Just for future reference, I found an excellent article addressing this specific question:

https://www.prosoundweb.com/channel...gnment_-_getting_loudspeaker_drivers_in_sync/


----------



## Jay Compton (Sep 8, 2016)

Hi Rudy,
When I did my system I measured all drivers at 1 meter first to know what the speakers are doing, then I measured from the LP to see what the room was doing to the sound.


----------



## jtalden (Mar 12, 2009)

Hi Rudy,
Yes:

For drivers mounted on the same baffle a 0.05-1.5 m mic distance from the baffle is a good choice. Since your speakers look pretty large I suggest something in the range of 1-1.5 m would be best. The height of the mic should be on, or close to, the line of sight from the LP to the horn to this case. [A mic positioned at the LP can work, but room effects can sometimes make the job more confusing.] If the SW is near the main speaker being measured, then the same mic location can be used for the SW timing as well. For a SW placed well away from the main, it is required to place the mic at the LP for the main to SW timing. We can just deal with the additional difficulty in analysis.

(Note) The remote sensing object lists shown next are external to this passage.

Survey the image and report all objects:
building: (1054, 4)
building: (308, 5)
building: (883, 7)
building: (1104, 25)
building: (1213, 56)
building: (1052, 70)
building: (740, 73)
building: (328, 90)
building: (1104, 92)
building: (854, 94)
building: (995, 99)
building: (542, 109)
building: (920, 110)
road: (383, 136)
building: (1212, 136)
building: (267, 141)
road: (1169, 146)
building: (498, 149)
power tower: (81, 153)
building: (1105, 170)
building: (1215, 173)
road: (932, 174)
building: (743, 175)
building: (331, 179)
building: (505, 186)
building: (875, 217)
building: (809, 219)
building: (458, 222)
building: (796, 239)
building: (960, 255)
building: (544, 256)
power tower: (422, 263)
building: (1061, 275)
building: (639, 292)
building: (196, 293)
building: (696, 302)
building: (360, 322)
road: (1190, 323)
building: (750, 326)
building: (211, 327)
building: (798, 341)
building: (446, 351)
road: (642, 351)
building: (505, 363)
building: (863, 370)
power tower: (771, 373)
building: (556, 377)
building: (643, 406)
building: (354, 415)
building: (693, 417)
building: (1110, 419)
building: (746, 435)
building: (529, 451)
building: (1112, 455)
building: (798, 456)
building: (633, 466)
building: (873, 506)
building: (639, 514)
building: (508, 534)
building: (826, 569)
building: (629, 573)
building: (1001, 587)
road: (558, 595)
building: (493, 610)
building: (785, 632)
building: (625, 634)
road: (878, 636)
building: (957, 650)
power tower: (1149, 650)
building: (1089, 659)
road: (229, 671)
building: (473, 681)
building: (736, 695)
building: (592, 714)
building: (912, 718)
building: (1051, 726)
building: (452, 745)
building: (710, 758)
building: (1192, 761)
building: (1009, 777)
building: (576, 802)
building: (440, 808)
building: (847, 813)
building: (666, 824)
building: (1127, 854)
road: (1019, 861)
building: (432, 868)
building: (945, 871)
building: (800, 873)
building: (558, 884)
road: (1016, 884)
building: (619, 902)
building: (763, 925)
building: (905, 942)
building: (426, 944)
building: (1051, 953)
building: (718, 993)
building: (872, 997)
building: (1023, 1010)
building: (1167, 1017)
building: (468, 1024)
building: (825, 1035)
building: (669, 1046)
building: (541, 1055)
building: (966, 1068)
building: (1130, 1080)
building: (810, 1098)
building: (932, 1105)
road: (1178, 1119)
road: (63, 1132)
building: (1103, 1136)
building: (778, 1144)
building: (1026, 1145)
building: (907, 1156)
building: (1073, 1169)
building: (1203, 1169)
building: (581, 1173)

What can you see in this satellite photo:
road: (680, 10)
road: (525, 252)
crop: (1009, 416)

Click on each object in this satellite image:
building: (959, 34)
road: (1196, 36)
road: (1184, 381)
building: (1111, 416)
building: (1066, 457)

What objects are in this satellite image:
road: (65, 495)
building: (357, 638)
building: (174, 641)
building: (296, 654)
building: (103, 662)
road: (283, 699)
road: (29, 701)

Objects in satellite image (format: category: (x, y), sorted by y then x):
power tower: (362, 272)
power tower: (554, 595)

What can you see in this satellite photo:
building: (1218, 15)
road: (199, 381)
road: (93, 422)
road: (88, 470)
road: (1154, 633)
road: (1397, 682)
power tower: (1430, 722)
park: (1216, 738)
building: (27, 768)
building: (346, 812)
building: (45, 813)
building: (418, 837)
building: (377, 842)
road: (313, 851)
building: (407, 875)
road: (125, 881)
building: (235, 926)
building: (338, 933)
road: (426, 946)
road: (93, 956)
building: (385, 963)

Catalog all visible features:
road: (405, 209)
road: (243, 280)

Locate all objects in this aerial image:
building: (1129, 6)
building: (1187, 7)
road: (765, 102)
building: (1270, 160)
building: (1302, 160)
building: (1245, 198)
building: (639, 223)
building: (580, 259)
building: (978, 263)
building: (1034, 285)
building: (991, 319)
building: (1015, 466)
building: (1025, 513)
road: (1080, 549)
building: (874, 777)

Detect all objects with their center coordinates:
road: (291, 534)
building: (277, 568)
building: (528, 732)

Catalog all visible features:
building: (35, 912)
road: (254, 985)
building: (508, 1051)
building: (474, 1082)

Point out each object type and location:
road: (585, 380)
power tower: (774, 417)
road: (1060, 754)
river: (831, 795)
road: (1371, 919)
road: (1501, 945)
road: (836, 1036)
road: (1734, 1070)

All 3 XO's must be active for each individual driver measurement.


Use the same full range sweep for each driver measurement. Full range means the range that the overall system is designed to handle. Do not push the low end or top end higher than the speaker system is designed to handle. 20-20k would be good for your setup.

There are various ways to determine the delay timing needed between the driver pairs. I can provide support for the method I use.


----------